Стоном каким-то пронеслись над Артеком слова святой молитвы.

Словно жаловался старый Мамет на что-то всесильному Аллаху.

Да и было на что.

Давно ли, — Мамет сам ещё помнит это время, — при первом слове вечерней молитвы весь Артек спешил по домам, а к слову «иль Аллах» всё затихало в Артеке, и каждый правоверный на коленях благоговейно творил священный намаз.

А теперь…

Он один здесь, с высоты минарета, славит Бога и Его великого пророка, и одиноко несётся эта молитва туда, в лазурное небо,

Вон толстый Хаби-Булла идёт себе по дороге и лениво погоняет лошадь, нагруженную связками табаку, и не торопится, словно и не слышит, что с минарета муэдзин призывает к молитве.

Улица полна татарской молодёжью, — говор, смех, шутки.

Ленивые турки дремлют на порогах своих домов.

Да и как отличишь теперь мусульманина от неверного грека?

Халиль пьёт водку.

Алиева жена приходила вчера жаловаться к мулле на то, что муж бросил её, ушёл в Ялту проводником и не дарит её ласками, которыми обязан дарить правоверный мусульманин Аллахом данную ему жену.

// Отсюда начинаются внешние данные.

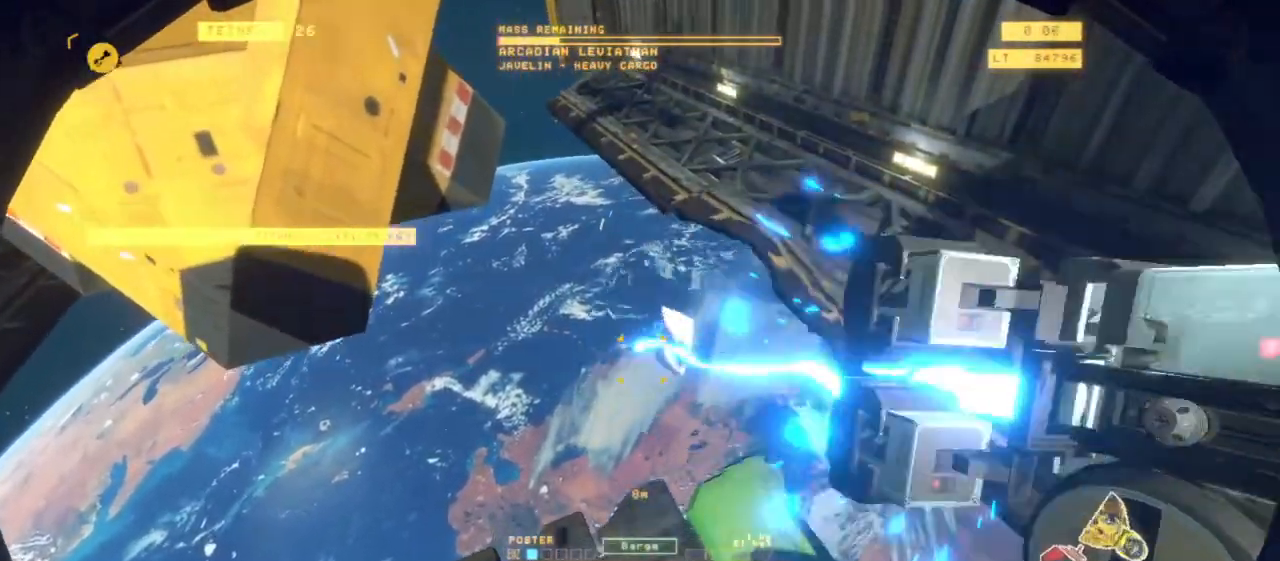
{"keys": ["f", "shift"], "mouse": ["left"], "events": [[283, "f", "down"], [333, "shift", "down"]]}
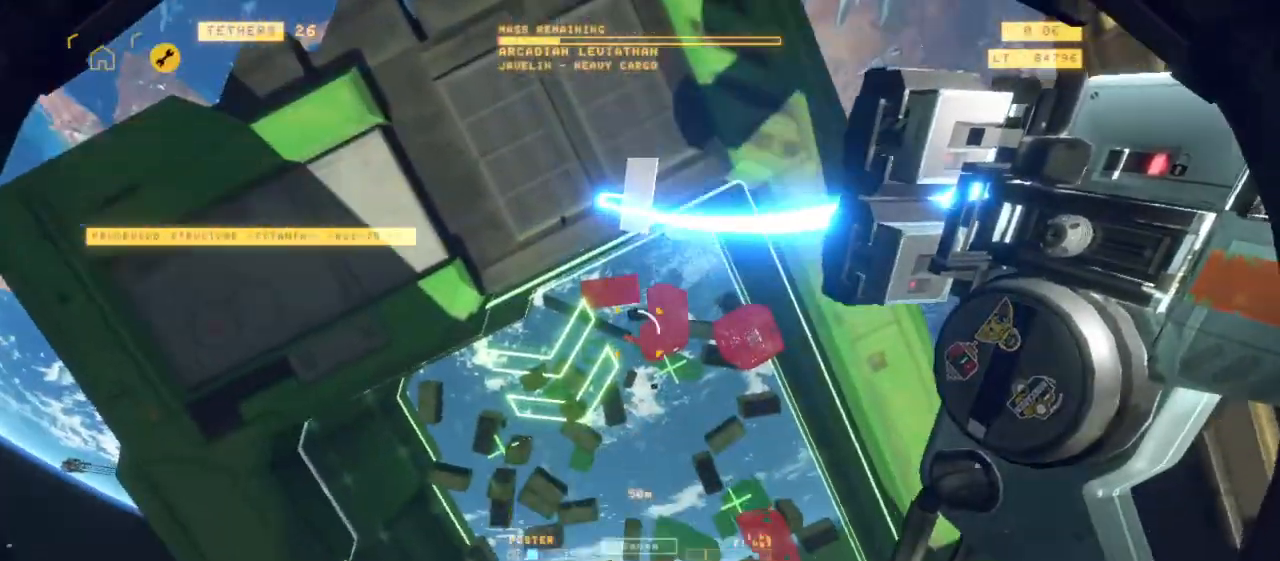
{"keys": ["a", "shift", "z"], "mouse": [], "events": [[17, "z", "down"], [117, "f", "up"], [450, "mouse_left", "up"], [483, "a", "down"]]}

Про Керима говорят, что он ест даже свинину.

Охо-хо-хо! До чего дошло. Деньги под большой процент дают, как греки.

А Абдулла и совсем бросил Артек, ушёл в город, переменил веру отцов и женился на гяурке.

И Мамет с каким-то ужасом выкрикнул святое слово:

— Иль Аллах…

А всё проклятые урусы, которые поселились вон там, за величественным Аю-Дагом, в Гурзуфе, в Ялте, — и вон там, в Алупке, — которые приезжают сюда или умирать или веселиться и портят мусульман.

Всё от них…

И вера упала и виноград вздорожал, заброшены табачные поля и кое-как обрабатываются ленивыми наёмниками. Молодёжь ушла в города. Они отнимают мужей у жён, детей у престарелых родителей и добрых правоверных у великого пророка.

Алимбек в самый день Большого Байрама ускакал из дома с какой-то барыней в Ай-Даниль.

Это они, развращённые, не знающие великого пророка, погибшие гяуры наполнили сердца правоверных жадностью к разноцветным бумажкам, пристрастили их к шитым серебром курткам, дорогим лошадям и золотым поясам.

Гуссейн приезжал как-то из Ялты.

Ай-ай-ай! Что за лошадь! Седло жёлтой кожи, рублей 75, а то и все 100 стоит. Грудь в серебре, а стан золотым поясом так перетянут, как у редкой русской женщины бывает. А уж они ли не перетягиваются ?

Хорошо, что и говорить. Любо, дорого посмотреть на такого молодца.

И потом руки в кольцах, и нагайка была ещё серебряная, хорошая нагайка, дорогая нагайка!

Что ж, разве и в его время не любили одеваться? Посмотрели бы они на Мамета лет 40 тому назад! И в его время человек зарабатывал деньги.

Ай-ай-ай! Сколько пуль было выпущено по Мамету пограничной стражей, когда он по ночам тайком в лодке подвозил запрещённый товар.